GOAL OF THE EXERCISE:
In the data below, find the line containing "right ankle: (62, 318)", then set down that line and every later line up to and including the line containing "right hip: (55, 70)", exactly.

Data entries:

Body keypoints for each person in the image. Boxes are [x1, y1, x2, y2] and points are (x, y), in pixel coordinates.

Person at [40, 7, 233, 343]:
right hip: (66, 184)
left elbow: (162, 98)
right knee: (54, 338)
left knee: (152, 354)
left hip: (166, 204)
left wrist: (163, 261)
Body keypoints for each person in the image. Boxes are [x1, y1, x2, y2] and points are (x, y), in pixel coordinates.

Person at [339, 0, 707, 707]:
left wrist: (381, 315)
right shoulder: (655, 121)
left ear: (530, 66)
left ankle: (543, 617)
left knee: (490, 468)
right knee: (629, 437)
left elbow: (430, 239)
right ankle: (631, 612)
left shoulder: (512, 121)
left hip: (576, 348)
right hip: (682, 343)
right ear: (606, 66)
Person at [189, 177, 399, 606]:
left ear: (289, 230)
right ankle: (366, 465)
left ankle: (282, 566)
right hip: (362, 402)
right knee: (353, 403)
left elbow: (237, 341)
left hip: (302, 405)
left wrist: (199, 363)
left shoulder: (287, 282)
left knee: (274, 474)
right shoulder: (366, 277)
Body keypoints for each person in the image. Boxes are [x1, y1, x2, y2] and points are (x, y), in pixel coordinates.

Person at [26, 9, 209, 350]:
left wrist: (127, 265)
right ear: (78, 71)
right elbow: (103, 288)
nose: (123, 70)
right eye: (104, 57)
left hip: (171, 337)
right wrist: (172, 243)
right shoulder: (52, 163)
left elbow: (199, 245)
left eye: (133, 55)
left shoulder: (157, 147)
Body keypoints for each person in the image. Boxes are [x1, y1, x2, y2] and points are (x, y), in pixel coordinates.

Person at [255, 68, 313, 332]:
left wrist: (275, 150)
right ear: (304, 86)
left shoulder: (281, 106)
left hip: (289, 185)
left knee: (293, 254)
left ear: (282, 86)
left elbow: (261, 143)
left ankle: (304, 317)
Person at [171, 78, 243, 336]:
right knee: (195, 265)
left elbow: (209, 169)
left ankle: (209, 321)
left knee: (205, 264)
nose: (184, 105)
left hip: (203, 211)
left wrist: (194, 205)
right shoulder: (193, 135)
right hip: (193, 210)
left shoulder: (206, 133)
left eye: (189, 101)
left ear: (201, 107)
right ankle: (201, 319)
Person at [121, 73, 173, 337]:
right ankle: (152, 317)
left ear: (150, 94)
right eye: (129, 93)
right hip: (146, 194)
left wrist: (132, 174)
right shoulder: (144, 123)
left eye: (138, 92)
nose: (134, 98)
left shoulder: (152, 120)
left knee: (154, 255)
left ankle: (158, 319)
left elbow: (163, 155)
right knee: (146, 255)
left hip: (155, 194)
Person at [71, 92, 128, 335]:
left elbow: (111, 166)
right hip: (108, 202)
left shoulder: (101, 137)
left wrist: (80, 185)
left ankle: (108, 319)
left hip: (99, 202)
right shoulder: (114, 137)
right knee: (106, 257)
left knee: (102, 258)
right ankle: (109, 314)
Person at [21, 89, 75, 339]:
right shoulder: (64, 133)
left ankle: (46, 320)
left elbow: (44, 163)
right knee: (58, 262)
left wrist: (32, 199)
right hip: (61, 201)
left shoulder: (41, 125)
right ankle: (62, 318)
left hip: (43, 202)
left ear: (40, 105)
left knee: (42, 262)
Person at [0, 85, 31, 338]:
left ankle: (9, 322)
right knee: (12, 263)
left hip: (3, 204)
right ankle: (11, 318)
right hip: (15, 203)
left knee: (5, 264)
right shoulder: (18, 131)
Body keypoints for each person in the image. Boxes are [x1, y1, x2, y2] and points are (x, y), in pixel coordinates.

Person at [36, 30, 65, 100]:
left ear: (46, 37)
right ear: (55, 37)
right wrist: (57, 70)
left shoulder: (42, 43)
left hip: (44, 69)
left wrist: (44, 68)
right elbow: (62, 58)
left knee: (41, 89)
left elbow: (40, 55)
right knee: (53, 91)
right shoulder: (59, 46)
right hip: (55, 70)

* * *

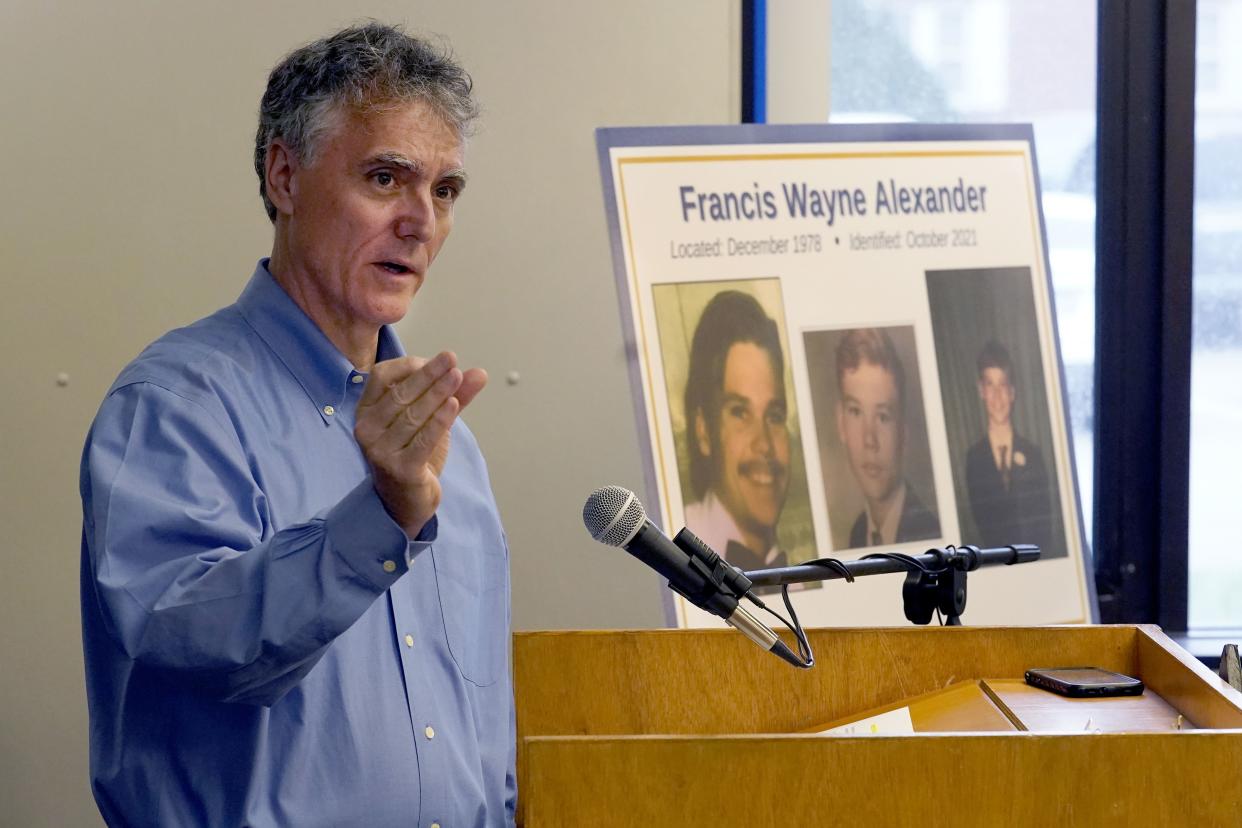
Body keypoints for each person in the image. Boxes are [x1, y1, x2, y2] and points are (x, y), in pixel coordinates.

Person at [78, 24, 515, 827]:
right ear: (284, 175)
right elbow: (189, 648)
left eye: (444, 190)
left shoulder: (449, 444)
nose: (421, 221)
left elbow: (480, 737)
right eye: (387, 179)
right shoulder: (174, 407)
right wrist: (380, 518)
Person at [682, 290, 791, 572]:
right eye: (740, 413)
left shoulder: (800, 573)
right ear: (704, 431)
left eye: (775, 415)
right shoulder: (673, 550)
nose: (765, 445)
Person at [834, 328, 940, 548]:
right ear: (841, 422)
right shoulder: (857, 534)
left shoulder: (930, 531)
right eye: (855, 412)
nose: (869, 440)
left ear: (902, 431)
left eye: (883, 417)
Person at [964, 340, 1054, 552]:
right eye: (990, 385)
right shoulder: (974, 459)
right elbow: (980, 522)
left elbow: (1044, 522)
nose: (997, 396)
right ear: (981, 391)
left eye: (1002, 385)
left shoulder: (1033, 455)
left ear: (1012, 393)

SOLUTION TO THIS PROBLEM:
right ankle: (62, 318)
left hip: (43, 202)
left ear: (40, 105)
left knee: (42, 262)
Person at [0, 85, 31, 338]:
left ankle: (9, 322)
right knee: (12, 263)
left hip: (3, 204)
right ankle: (11, 318)
right hip: (15, 203)
left knee: (5, 264)
right shoulder: (18, 131)
Body keypoints for each person in the image. Boxes are [x1, y1, x2, y2] and points are (x, y), in pixel coordinates.

Person at [36, 30, 65, 100]:
left ear: (46, 37)
right ear: (55, 37)
right wrist: (57, 70)
left shoulder: (42, 43)
left hip: (44, 69)
left wrist: (44, 68)
right elbow: (62, 58)
left knee: (41, 89)
left elbow: (40, 55)
right knee: (53, 91)
right shoulder: (59, 46)
right hip: (55, 70)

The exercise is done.